Adjusted selling, general and administrative (SG&A) expenses increased 19.6% to $215.7 million in the reported quarter due to expenses for CF launches and pre-commercial activities for exa-cel.

During the reported quarter, Vertex recorded Acquired IPR&D costs of $51.7 million compared with $29 million in the year-ago quarter.

Adjusted operating income was $1.17 billion in the quarter, down 9% from the prior-year period.

2023 Guidance

Based on the solid uptake of Trikafta/Kaftrio worldwide, Vertex raised its 2023 CF product revenue guidance. Management expects total revenues from CF products to be approximately $9.85 billion compared with the prior expectation of $9.7-$9.8 billion.

The company has, however, maintained its guidance for full-year 2023 adjusted combined R&D, Acquired IPR&D and SG&A expenses in the band of $4.1-$4.2 billion.

The adjusted tax rate is expected in the range of 20-21%, lower than the previously expected band of 21-22%.

Currency headwinds are expected to have a negative impact of approximately 1.5% on revenue growth in 2023.

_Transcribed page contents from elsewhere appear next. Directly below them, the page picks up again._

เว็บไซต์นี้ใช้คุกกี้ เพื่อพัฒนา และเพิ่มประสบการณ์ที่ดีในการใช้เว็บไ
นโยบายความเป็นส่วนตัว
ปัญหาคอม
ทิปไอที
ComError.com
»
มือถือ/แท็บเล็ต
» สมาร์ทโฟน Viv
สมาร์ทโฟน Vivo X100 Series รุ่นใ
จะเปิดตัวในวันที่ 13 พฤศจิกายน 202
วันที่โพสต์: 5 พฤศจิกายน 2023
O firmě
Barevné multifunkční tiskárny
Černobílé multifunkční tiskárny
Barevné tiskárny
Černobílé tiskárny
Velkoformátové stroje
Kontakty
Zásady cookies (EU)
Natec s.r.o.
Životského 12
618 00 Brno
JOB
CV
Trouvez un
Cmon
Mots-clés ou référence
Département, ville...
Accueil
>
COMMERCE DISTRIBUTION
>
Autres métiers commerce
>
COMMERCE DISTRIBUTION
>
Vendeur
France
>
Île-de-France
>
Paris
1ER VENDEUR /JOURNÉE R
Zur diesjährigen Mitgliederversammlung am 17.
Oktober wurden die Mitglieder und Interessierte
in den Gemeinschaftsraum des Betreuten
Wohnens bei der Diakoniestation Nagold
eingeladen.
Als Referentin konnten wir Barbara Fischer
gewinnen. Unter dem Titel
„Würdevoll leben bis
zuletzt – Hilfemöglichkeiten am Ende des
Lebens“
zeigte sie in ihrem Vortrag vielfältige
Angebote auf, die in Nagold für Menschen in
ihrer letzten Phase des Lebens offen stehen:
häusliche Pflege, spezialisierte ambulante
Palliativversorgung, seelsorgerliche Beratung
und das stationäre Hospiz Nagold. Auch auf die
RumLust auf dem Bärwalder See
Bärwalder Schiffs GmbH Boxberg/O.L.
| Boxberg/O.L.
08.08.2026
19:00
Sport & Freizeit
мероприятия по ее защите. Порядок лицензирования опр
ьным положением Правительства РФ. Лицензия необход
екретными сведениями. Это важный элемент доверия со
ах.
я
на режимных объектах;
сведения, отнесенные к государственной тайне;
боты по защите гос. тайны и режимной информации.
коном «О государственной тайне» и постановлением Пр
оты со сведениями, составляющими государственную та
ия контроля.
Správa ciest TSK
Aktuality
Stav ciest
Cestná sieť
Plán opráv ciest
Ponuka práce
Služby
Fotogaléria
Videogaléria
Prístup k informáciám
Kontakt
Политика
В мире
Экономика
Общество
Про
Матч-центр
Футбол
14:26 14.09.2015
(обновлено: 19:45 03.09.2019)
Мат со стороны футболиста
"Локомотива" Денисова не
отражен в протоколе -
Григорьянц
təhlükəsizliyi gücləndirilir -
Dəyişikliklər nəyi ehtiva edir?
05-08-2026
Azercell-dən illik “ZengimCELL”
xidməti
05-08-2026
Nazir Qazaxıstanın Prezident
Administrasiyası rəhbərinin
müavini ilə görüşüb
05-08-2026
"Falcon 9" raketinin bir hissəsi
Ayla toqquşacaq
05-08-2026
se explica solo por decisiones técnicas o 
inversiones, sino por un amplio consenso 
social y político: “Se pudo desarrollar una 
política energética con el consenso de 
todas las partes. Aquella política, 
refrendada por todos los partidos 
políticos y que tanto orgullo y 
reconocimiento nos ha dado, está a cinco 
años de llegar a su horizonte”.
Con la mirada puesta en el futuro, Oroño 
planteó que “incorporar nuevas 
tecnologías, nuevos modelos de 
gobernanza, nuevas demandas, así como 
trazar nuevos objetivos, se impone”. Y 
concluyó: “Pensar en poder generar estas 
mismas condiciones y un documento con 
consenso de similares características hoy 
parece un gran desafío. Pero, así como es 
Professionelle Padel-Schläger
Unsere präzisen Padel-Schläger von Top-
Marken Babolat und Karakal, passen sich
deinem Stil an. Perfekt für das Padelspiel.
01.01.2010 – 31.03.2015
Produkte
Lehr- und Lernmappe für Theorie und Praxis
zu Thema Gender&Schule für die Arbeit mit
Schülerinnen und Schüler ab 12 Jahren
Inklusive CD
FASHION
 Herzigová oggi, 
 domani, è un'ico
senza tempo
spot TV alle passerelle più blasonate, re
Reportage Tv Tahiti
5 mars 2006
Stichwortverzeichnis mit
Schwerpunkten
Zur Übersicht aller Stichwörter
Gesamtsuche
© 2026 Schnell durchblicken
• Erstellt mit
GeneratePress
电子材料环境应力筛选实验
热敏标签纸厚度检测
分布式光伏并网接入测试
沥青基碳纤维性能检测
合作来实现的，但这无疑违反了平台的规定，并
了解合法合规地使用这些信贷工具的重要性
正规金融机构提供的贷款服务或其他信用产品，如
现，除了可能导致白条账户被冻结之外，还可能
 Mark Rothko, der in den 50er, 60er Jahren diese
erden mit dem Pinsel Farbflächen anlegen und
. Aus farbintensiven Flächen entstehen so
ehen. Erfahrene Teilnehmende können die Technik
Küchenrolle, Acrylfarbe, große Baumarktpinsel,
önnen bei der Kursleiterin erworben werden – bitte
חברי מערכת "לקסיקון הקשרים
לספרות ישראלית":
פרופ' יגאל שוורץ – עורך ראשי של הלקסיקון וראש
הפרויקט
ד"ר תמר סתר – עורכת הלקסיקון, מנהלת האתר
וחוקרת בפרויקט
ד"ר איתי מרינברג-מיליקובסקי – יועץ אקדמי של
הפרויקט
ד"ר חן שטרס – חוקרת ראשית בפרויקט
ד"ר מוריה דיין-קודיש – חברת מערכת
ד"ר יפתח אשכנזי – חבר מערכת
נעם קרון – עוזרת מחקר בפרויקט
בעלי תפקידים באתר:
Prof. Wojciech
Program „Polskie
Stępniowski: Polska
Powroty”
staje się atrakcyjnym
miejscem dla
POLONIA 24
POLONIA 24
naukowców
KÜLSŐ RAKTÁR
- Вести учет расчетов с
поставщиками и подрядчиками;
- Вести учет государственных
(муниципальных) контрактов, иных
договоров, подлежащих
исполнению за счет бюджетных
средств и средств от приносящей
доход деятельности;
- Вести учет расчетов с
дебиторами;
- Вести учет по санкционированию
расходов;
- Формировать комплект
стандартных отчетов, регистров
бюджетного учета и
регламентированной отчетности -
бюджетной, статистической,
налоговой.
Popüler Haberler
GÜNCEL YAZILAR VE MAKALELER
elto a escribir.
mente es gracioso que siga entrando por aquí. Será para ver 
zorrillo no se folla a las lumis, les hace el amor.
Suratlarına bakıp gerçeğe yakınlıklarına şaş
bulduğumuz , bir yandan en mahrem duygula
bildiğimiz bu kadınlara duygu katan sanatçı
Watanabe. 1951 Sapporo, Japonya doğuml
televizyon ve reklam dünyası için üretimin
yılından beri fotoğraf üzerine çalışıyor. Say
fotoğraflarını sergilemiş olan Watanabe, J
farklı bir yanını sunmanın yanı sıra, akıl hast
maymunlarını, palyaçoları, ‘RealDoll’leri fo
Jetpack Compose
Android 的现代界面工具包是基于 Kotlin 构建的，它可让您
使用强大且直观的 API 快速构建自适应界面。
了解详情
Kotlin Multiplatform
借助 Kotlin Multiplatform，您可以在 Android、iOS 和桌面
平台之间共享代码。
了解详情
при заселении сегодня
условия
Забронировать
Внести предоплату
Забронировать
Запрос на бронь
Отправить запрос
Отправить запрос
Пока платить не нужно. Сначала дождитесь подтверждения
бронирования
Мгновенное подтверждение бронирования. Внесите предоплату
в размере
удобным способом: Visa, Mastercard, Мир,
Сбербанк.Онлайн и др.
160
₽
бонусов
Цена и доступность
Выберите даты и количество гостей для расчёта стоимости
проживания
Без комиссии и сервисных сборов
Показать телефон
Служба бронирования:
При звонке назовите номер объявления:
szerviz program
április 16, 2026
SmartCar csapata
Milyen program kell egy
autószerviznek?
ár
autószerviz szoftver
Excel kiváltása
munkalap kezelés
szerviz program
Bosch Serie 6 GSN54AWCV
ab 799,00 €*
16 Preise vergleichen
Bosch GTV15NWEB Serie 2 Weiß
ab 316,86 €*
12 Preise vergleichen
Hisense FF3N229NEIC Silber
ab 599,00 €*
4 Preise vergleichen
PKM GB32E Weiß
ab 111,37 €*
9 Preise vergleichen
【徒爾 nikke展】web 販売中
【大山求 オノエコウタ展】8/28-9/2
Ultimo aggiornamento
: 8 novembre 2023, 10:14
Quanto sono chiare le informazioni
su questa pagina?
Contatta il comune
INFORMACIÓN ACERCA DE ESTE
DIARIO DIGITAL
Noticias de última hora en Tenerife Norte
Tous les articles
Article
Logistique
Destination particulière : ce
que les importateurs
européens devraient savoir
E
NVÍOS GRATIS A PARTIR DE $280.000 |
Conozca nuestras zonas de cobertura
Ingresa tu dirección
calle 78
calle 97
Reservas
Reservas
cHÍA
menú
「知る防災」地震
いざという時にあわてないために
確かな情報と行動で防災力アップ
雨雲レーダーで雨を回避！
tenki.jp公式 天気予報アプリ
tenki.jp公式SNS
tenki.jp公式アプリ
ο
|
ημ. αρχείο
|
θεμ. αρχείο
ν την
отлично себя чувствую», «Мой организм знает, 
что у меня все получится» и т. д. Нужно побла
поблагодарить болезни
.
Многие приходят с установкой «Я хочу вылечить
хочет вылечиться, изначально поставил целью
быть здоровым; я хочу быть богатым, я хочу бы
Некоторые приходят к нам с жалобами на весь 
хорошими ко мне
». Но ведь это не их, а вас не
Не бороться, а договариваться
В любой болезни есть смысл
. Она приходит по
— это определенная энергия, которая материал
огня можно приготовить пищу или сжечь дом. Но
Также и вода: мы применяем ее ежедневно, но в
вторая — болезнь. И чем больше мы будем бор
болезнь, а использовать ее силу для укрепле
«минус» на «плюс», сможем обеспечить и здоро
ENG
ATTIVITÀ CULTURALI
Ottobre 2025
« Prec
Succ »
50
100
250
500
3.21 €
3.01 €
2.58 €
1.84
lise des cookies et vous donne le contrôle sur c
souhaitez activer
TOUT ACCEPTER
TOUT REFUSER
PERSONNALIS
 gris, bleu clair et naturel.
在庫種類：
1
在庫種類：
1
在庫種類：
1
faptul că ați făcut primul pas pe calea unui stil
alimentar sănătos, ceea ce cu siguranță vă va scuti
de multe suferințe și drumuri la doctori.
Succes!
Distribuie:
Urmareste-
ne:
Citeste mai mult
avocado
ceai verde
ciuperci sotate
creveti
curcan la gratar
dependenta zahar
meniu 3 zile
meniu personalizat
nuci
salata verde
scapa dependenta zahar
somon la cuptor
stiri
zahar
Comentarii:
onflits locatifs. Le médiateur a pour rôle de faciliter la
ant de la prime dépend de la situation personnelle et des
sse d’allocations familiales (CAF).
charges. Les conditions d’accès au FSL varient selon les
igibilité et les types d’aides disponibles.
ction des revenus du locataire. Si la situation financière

How Have Estimates Been Moving Since Then?

In the past month, investors have witnessed an upward trend in estimates revision.

The consensus estimate has shifted 13.22% due to these changes.

VGM Scores

Currently, Vertex has an average Growth Score of C, however its Momentum Score is doing a lot better with an A. However, the stock was allocated a grade of C on the value side, putting it in the middle 20% for this investment strategy.

Overall, the stock has an aggregate VGM Score of B. If you aren't focused on one strategy, this score is the one you should be interested in.

Outlook

Estimates have been trending upward for the stock, and the magnitude of these revisions looks promising. Notably, Vertex has a Zacks Rank #3 (Hold). We expect an in-line return from the stock in the next few months.

Performance of an Industry Player

Vertex belongs to the Zacks Medical - Biomedical and Genetics industry. Another stock from the same industry, GSK (GSK - Free Report) , has gained 3.9% over the past month. More than a month has passed since the company reported results for the quarter ended September 2023.

Glaxo reported revenues of $10.32 billion in the last reported quarter, representing a year-over-year change of +11.9%. EPS of $1.26 for the same period compares with $1.09 a year ago.

For the current quarter, Glaxo is expected to post earnings of $0.78 per share, indicating a change of +21.9% from the year-ago quarter. The Zacks Consensus Estimate has changed -7.6% over the last 30 days.

The overall direction and magnitude of estimate revisions translate into a Zacks Rank #2 (Buy) for Glaxo. Also, the stock has a VGM Score of C.